COMPITI DA SVOLGERE:
a: Nel testo sul fact checking di Facebook, chi ha annunciato la posizione del social network?
b: Duplica dal testo sul fact checking di Facebook tutto ciò che va da "Niente fact checking" fino a "sopra le righe.".
c: Riprendi il testo sul fact checking di Facebook dal punto in cui si ferma.

Niente fact checking sulle dichiarazioni dei politici. È questa la posizione di Facebook, annunciata nei giorni scorsi da Nick Clegg, VP of Global Affairs and Communications intervenendo a Washington all’Atlantic Festival. La ragione della decisione – in apparente controtendenza rispetto all’impegno del social network a impegnarsi sempre di più nella guerra alle fake news specie in campagna elettorale – è spiegata con la volontà di restare terzi rispetto al dibattito politico caratterizzato, sempre, da toni e affermazioni sopra le righe.

“Per usare il tennis come analogia, il nostro compito è assicurarci che il campo sia pronto: la superficie piatta, le linee dipinte, la rete all’altezza corretta. Ma non prendiamo una racchetta e iniziamo a giocare. Il modo in cui i giocatori giocano dipende da loro, non da noi”. Parole di grande buon senso.

Ma perché questa regola dovrebbe valere solo in relazione ai discorsi pronunciati dai politici? Perché riconoscere ai politici – ammesso che i processi di fact checking di Facebook siano efficaci e capaci, quindi, di abbattere il rischio di bufale – una sorta di licenza di mentire?

VOCI ELENCATE:

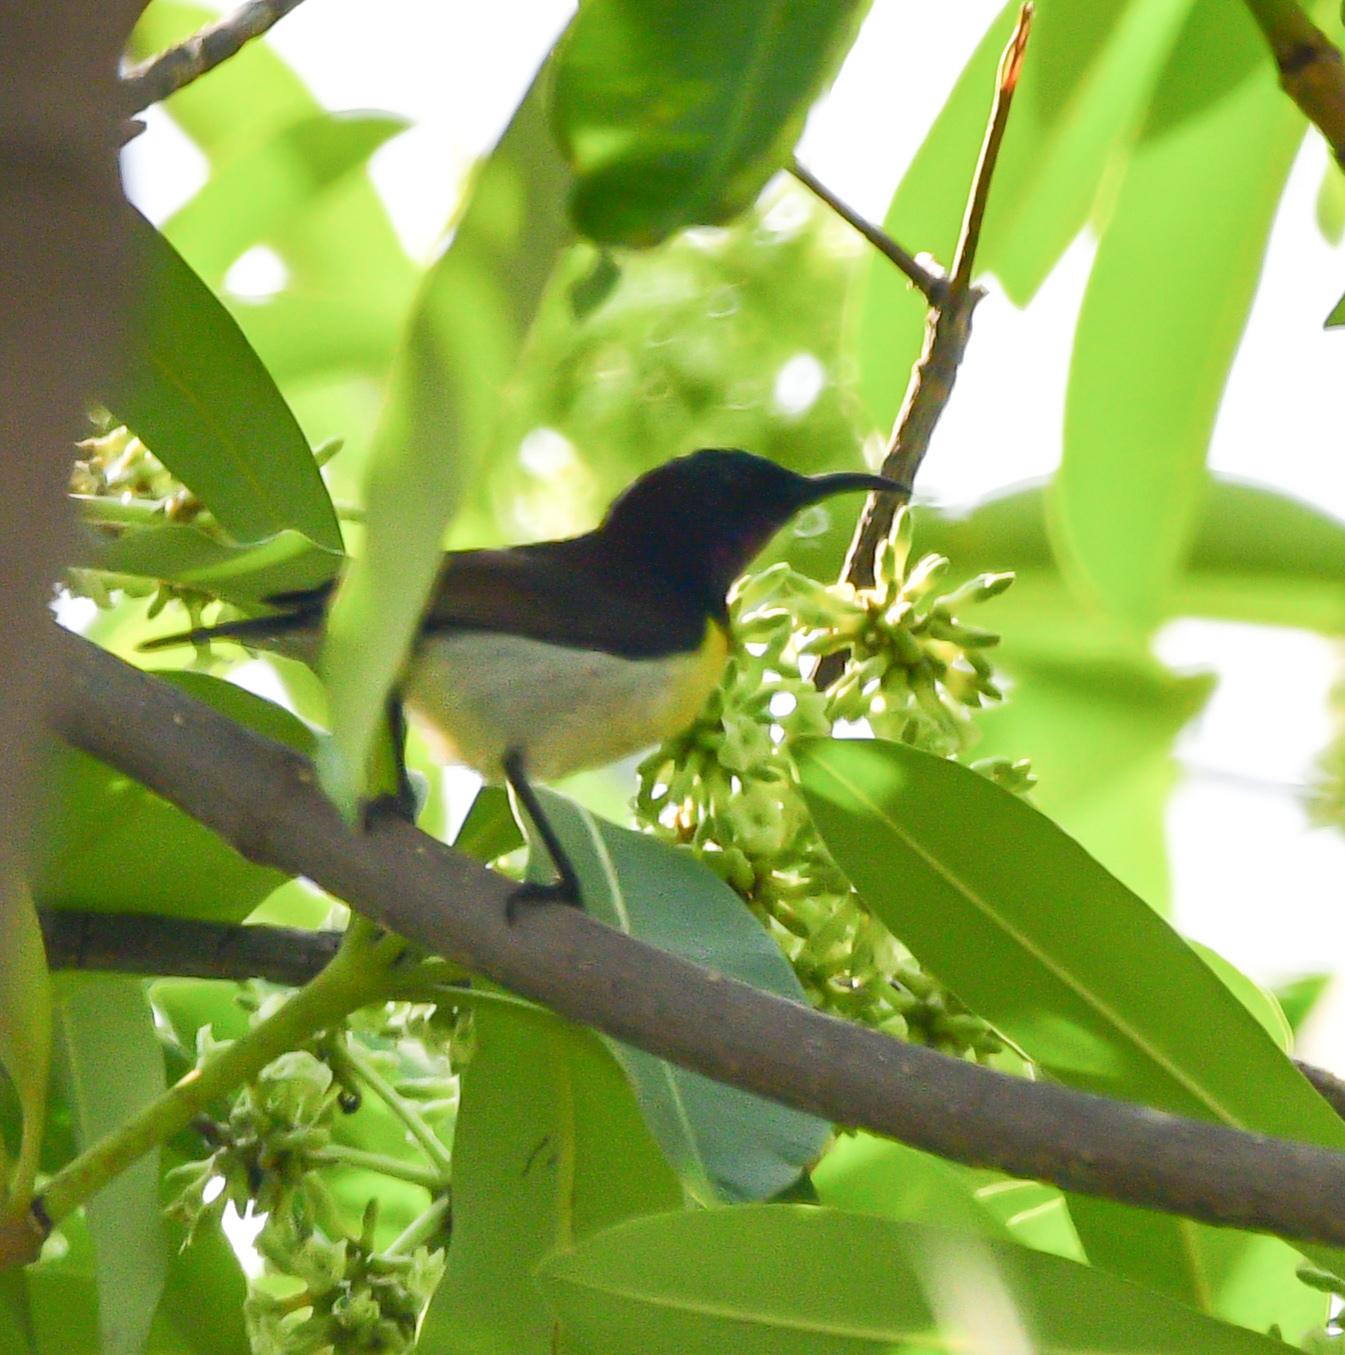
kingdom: Animalia
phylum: Chordata
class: Aves
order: Passeriformes
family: Nectariniidae
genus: Leptocoma
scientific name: Leptocoma zeylonica
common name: Purple-rumped sunbird
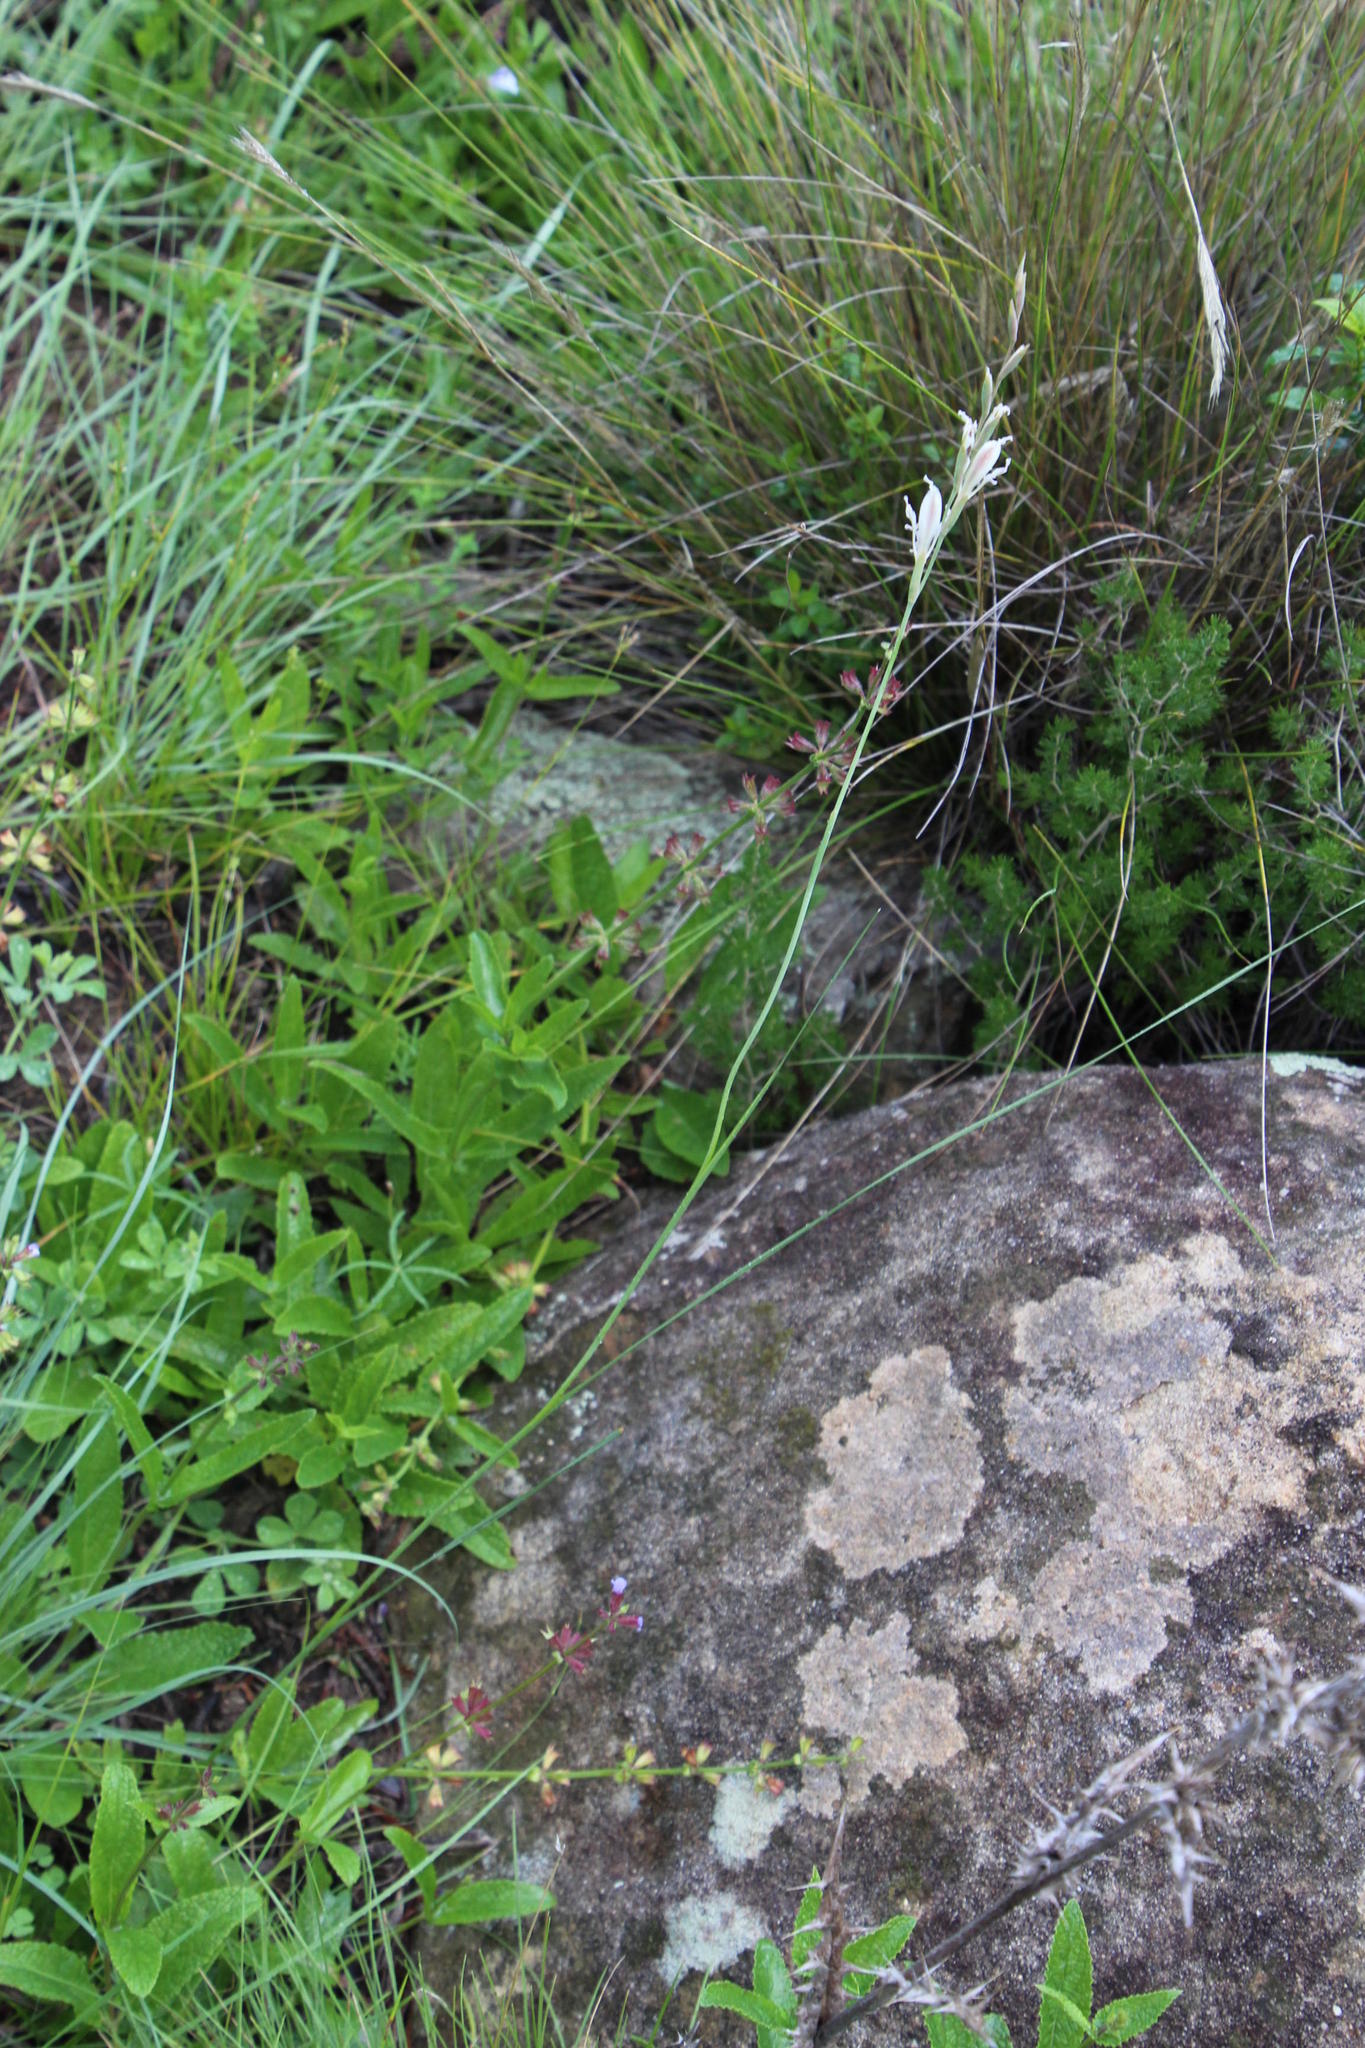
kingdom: Plantae
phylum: Tracheophyta
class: Liliopsida
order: Asparagales
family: Iridaceae
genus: Gladiolus
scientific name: Gladiolus permeabilis
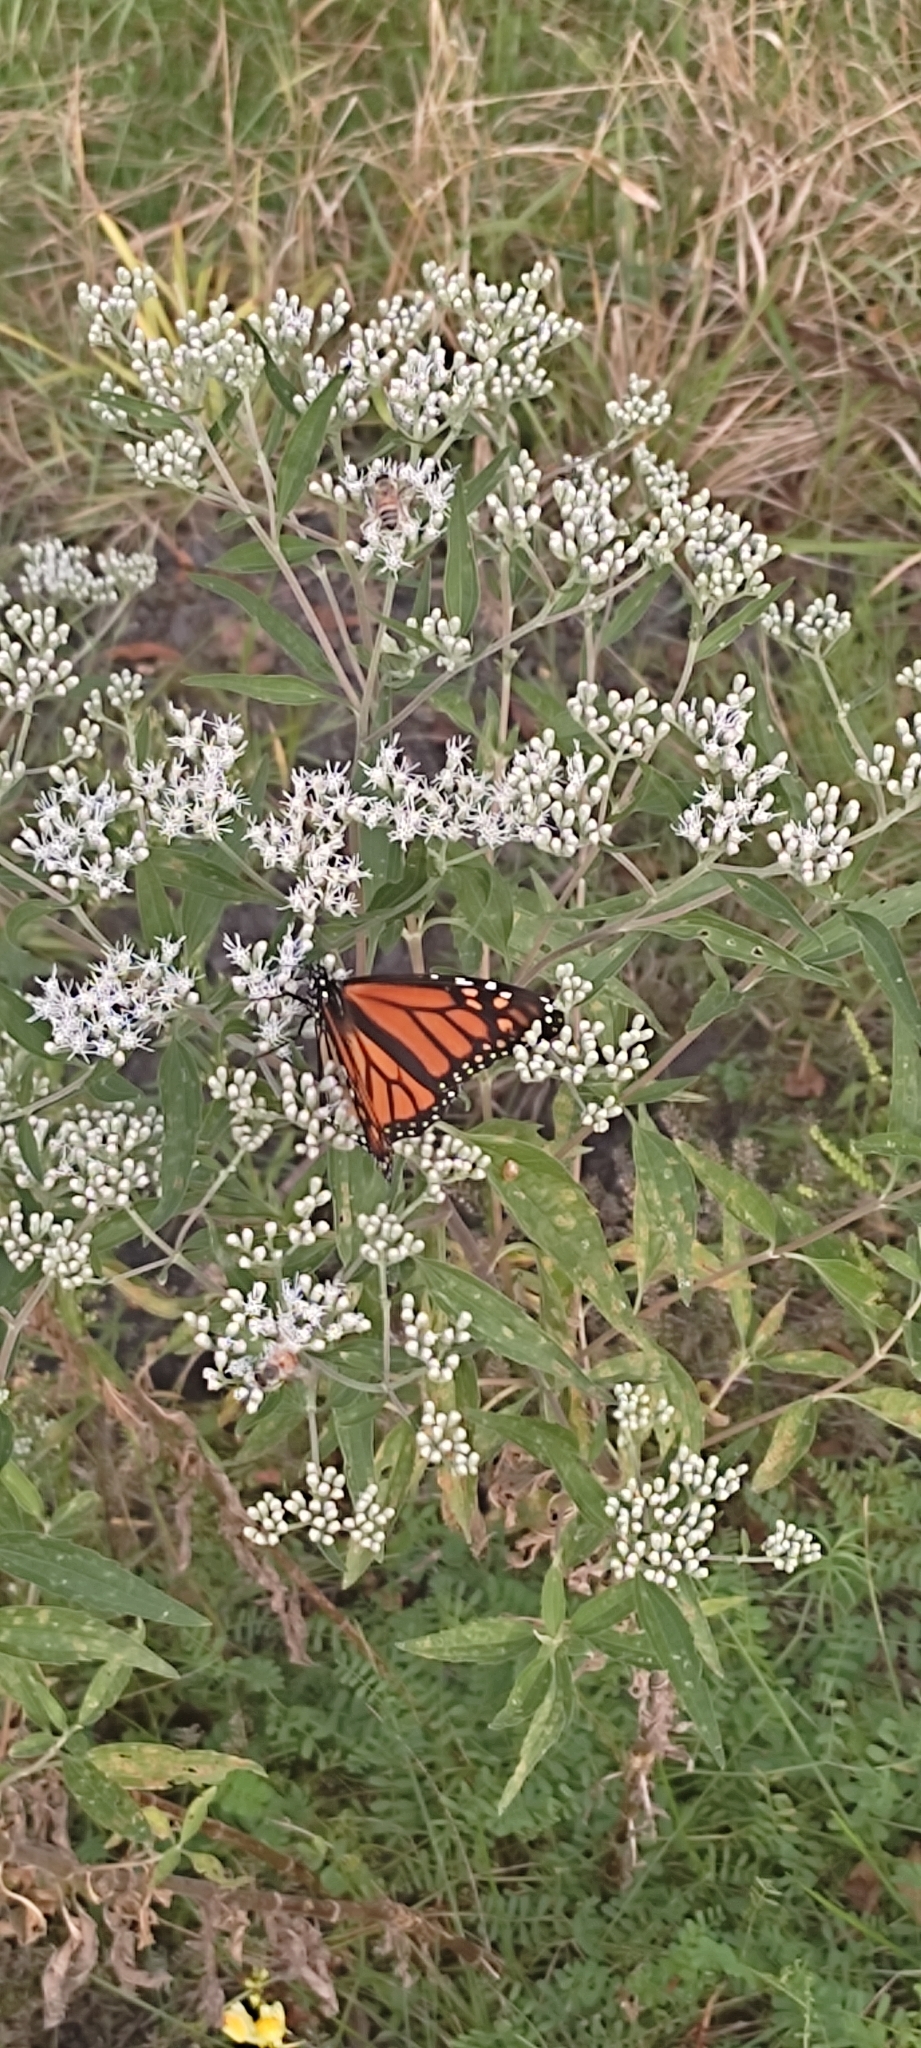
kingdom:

RISPOSTE AI COMPITI:
a: Nick Clegg, VP of Global Affairs and Communications.

b:
Niente fact checking sulle dichiarazioni dei politici. È questa la posizione di Facebook, annunciata nei giorni scorsi da Nick Clegg, VP of Global Affairs and Communications intervenendo a Washington all’Atlantic Festival. La ragione della decisione – in apparente controtendenza rispetto all’impegno del social network a impegnarsi sempre di più nella guerra alle fake news specie in campagna elettorale – è spiegata con la volontà di restare terzi rispetto al dibattito politico caratterizzato, sempre, da toni e affermazioni sopra le righe.

c:
Nick Clegg prova a rispondere: “So che alcune persone diranno che dovremmo andare oltre. Che abbiamo torto nel permettere ai politici di usare la nostra piattaforma per dire cose cattive o fare affermazioni false. Ma immaginate il contrario. Sarebbe accettabile per la società in generale che una società privata diventi effettivamente un arbitro autoproclamato per tutto ciò che i politici dicono? Non credo che lo sarebbe. Nelle democrazie aperte, gli elettori credono giustamente che, come regola generale, dovrebbero essere in grado di giudicare ciò che i politici si dicono”.

Ancora buon senso e, soprattutto, la consapevolezza che non dovrebbe toccare a una corporation il compito di decidere cosa è giusto e cosa non lo è, né ciò che è vero e ciò che è falso e, quindi, in ultima analisi quali contenuti lasciare accessibili nello spazio pubblico telematico e quali eliminare o, almeno, rendere più difficilmente accessibili.

Ma questi principi non dovrebbero riguardare tutta l’informazione che circola su Facebook da chiunque prodotta? Che differenza c’è tra le menzogne di un politico e quelle di un giornalista o, anche, quelle di un cittadino qualsiasi magari tanto seguito da essere in grado di orientare un dibattito più di quanto possa farlo un qualunque politico? E, poi, chi è un politico secondo Facebook? Il candidato a un’elezione? Il suo portavoce? Chiunque appartenga a un movimento politico? Un qualsiasi attivista? Un cittadino che abbia deciso di schierarsi apertamente a sostegno di un politico in una competizione elettorale o, semplicemente, di intervenire in un dibattito politico?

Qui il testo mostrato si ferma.